### About this task:
Please give an exact copy of every line from the one holding "-65,7 +65,7 @@" through the final line of the records below.

[Excerpts from a dataset]
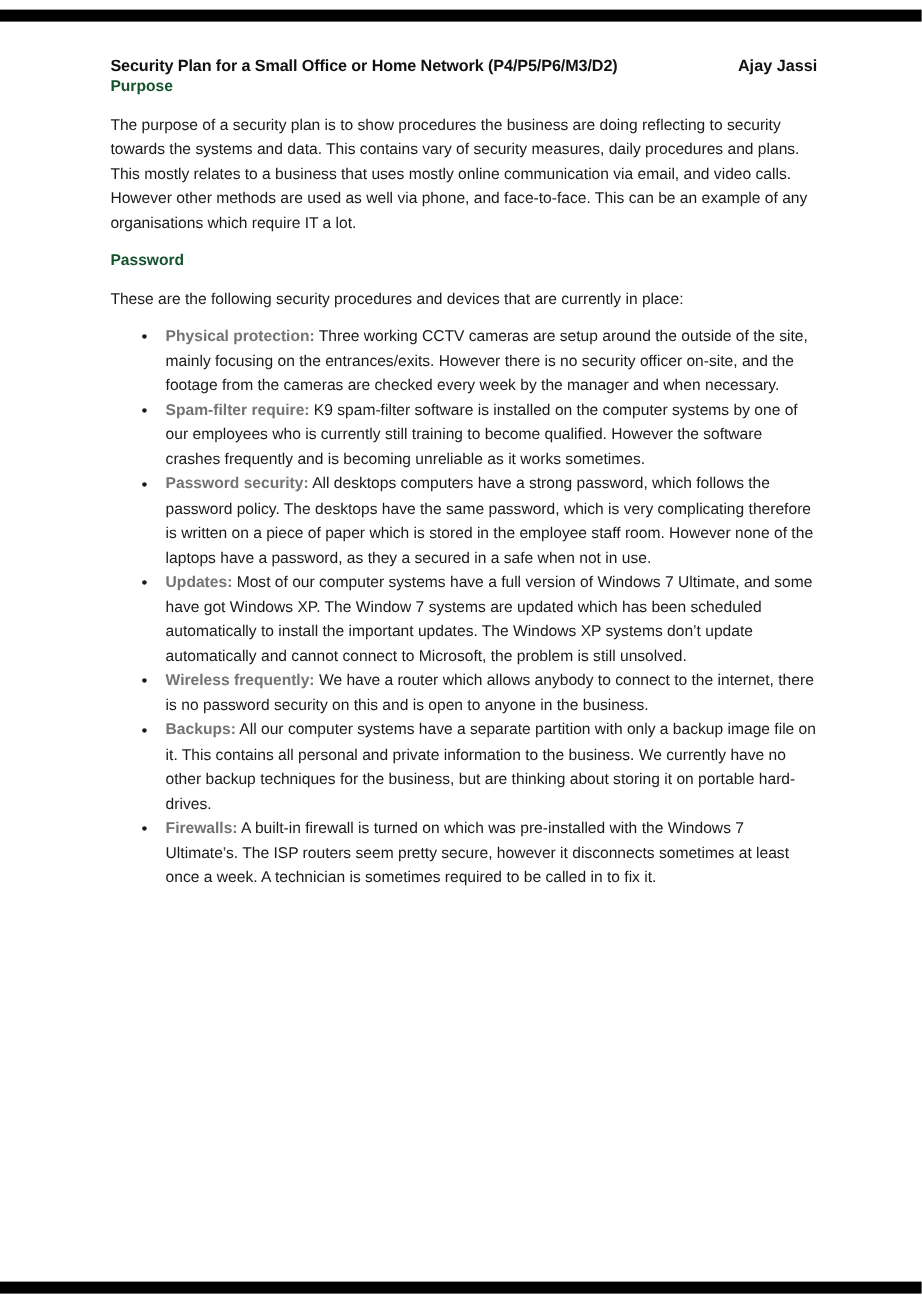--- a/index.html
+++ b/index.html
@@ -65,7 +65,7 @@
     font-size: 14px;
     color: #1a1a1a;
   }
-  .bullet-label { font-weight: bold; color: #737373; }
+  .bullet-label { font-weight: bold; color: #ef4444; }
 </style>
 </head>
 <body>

### Result:
@@ -65,7 +65,7 @@
     font-size: 14px;
     color: #1a1a1a;
   }
-  .bullet-label { font-weight: bold; color: #737373; }
+  .bullet-label { font-weight: bold; color: #ef4444; }
 </style>
 </head>
 <body>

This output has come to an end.